**DATASET RECORDS:**
______
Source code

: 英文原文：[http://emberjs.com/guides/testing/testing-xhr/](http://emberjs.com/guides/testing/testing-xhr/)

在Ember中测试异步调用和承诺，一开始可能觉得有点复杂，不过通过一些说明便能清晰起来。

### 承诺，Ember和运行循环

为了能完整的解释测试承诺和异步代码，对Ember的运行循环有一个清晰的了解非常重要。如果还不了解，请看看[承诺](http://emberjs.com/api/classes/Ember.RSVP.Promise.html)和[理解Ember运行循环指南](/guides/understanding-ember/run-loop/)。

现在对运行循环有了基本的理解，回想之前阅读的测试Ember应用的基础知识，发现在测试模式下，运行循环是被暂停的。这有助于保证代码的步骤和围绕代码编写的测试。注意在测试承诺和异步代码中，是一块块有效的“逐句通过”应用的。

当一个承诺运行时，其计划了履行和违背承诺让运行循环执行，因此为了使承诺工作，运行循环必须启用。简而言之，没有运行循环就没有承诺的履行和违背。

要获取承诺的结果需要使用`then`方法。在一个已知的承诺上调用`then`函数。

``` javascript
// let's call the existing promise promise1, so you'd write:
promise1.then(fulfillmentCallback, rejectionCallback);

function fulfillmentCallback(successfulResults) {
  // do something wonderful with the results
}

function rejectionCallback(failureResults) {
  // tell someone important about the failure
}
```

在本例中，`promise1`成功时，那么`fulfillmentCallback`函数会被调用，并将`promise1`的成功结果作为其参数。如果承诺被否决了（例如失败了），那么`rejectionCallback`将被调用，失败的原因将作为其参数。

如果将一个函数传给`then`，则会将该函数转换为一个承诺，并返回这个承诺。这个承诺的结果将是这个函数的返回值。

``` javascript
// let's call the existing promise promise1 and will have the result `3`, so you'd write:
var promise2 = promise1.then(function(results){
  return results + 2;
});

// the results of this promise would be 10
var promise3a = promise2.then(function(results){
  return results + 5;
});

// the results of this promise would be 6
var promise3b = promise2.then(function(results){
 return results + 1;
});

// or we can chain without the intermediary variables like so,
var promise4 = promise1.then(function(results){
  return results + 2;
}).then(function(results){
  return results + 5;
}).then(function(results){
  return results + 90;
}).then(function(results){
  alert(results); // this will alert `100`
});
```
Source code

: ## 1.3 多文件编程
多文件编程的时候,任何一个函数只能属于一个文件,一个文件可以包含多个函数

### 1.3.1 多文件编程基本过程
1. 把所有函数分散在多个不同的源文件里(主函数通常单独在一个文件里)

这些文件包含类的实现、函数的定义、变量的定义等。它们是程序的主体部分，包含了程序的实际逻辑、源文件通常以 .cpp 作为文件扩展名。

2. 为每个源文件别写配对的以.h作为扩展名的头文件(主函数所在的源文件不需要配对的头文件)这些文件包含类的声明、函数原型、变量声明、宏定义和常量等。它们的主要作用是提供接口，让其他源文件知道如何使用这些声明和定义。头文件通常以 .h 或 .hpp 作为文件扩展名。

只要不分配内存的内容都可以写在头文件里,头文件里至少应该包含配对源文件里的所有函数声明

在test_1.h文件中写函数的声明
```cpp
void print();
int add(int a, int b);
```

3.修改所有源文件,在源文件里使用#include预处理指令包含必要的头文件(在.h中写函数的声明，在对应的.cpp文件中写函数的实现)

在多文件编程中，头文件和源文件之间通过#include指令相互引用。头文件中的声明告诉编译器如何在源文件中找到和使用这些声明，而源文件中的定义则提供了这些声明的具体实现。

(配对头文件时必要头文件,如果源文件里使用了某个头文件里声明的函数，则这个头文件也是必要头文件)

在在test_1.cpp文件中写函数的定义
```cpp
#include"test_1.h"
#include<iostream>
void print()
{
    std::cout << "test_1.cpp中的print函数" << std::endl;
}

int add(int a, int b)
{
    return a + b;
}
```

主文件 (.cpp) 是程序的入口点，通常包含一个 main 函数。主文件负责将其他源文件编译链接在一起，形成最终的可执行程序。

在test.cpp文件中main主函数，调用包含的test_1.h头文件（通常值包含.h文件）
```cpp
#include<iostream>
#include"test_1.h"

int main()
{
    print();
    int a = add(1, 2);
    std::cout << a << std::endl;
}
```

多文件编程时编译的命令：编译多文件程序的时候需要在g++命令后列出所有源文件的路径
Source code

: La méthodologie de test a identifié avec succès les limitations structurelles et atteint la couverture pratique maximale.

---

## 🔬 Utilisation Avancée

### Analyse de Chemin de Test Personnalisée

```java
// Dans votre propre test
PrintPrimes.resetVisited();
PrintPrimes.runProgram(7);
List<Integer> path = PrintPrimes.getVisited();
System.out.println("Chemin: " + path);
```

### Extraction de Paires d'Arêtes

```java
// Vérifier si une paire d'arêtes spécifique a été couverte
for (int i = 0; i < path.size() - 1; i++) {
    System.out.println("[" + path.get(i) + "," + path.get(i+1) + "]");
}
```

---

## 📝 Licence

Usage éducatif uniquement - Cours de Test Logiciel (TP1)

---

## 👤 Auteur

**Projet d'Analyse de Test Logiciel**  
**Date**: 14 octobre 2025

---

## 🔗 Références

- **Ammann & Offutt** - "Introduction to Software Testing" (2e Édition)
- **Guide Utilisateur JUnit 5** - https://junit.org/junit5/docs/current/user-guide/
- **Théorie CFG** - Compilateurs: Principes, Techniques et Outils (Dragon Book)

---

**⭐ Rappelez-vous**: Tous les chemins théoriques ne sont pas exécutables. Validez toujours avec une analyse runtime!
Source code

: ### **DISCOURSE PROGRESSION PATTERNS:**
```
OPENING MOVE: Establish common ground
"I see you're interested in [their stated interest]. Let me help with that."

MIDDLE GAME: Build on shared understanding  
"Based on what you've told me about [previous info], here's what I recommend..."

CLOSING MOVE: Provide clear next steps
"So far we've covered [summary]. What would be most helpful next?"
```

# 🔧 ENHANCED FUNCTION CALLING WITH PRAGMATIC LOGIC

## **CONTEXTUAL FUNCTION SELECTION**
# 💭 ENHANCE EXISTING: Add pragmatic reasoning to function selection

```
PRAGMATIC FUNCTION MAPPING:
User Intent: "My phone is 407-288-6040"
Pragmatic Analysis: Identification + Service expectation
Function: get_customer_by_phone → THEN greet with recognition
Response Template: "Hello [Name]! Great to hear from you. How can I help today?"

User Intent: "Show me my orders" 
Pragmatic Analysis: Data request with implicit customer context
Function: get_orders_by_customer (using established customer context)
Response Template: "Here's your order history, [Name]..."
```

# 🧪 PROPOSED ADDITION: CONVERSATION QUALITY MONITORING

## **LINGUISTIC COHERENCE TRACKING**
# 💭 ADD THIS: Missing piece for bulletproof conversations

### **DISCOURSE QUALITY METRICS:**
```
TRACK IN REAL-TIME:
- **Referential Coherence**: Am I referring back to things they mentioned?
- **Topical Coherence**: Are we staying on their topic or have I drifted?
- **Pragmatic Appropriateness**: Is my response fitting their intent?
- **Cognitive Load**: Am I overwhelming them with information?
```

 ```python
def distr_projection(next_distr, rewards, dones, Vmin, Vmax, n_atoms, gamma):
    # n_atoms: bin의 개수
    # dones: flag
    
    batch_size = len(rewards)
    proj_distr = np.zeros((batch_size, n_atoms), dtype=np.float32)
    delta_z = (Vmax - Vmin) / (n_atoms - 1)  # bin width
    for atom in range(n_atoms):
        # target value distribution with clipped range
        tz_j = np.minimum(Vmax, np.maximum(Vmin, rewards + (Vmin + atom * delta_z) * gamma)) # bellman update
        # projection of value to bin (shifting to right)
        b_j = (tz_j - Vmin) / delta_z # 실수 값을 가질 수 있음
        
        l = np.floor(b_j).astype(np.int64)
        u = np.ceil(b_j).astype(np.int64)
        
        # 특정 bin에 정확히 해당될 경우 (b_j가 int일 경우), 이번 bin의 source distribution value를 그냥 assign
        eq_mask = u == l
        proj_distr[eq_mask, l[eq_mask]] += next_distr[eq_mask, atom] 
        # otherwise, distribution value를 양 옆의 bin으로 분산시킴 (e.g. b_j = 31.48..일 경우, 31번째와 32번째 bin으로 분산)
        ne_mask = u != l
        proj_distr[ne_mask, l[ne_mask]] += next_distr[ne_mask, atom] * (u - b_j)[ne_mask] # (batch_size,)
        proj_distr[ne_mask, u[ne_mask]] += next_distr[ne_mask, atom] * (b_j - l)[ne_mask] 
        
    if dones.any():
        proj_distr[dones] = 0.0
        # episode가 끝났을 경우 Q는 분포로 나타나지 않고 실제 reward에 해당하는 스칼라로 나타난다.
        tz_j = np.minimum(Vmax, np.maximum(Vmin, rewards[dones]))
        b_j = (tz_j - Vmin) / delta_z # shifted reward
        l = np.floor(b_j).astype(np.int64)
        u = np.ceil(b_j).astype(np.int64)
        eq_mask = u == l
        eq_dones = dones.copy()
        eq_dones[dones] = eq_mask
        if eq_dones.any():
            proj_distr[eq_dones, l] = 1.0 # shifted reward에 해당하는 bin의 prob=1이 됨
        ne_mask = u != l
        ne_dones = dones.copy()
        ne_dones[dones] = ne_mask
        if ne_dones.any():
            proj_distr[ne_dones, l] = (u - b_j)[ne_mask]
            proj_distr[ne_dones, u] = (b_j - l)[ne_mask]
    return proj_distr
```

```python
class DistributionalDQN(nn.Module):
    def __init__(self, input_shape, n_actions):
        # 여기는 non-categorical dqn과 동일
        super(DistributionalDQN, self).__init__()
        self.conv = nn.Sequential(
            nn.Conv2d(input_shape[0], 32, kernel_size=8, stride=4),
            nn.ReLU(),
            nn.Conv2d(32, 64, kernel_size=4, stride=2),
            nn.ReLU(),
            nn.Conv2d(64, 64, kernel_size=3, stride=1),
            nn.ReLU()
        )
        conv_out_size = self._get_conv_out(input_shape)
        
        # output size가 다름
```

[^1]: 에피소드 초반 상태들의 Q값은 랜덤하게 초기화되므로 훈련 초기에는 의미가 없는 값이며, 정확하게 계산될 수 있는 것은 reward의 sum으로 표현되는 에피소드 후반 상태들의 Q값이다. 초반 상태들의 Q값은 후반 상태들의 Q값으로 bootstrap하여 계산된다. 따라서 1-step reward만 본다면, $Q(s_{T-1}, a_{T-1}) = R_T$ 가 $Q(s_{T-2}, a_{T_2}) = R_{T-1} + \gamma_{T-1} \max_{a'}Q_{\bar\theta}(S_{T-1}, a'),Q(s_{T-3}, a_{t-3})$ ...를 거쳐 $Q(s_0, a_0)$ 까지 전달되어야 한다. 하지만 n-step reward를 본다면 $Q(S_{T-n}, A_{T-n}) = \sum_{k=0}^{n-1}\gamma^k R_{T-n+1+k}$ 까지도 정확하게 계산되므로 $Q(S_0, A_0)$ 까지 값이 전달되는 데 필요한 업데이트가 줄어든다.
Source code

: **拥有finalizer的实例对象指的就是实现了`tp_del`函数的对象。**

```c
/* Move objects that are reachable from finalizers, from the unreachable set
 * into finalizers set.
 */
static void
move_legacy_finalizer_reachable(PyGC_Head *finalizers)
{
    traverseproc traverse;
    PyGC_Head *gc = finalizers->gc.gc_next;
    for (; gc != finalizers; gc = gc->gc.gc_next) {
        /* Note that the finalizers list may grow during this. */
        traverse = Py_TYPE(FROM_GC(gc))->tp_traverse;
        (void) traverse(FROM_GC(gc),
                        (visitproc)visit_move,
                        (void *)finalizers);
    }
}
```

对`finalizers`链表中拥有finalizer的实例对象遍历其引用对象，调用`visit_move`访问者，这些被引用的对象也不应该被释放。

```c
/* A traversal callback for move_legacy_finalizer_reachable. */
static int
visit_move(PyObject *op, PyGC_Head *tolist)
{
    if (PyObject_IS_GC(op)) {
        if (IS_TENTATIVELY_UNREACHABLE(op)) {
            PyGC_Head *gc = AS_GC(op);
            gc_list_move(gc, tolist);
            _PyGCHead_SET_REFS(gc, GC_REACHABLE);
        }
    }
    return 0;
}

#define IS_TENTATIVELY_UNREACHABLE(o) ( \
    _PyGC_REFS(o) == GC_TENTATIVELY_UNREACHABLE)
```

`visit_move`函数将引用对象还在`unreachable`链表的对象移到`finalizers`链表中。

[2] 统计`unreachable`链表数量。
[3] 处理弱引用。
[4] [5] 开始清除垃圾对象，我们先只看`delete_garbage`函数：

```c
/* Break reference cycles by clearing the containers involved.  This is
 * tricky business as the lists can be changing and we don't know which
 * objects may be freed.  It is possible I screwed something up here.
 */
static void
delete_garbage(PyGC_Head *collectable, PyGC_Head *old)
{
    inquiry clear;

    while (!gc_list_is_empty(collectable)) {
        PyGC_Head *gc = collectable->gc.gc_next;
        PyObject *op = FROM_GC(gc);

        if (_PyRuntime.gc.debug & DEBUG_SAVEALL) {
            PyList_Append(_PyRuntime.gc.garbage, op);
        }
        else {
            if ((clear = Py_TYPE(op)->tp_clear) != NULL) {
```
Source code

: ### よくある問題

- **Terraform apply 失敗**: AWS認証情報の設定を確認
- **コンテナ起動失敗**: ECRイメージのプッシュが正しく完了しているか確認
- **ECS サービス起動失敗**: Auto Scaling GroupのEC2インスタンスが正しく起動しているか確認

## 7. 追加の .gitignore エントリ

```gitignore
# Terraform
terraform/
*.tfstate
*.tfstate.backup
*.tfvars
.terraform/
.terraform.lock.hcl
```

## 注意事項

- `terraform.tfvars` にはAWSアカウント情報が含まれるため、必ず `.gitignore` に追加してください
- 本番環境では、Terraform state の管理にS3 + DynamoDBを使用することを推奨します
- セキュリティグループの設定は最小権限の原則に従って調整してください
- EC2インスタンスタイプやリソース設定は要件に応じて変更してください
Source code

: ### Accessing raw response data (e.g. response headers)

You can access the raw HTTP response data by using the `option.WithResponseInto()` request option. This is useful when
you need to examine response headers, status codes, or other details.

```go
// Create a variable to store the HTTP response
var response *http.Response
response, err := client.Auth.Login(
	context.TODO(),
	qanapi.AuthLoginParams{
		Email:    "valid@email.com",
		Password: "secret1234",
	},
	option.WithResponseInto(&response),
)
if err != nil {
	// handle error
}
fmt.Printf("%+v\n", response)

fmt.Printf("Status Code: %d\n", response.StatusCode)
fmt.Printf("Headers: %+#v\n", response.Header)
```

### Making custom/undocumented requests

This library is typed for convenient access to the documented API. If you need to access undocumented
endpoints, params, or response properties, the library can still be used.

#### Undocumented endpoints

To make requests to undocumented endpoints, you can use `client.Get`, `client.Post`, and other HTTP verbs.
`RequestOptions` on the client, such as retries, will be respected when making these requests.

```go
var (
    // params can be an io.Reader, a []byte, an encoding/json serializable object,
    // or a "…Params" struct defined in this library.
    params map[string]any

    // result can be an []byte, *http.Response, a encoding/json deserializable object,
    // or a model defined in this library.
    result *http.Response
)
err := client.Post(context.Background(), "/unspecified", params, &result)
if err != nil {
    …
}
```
______
**WHAT IS REQUIRED:**
Among the lines above, return each one holding the string "about".

**ANSWER TO THE EXERCISE:**
  // tell someone important about the failure
"Based on what you've told me about [previous info], here's what I recommend..."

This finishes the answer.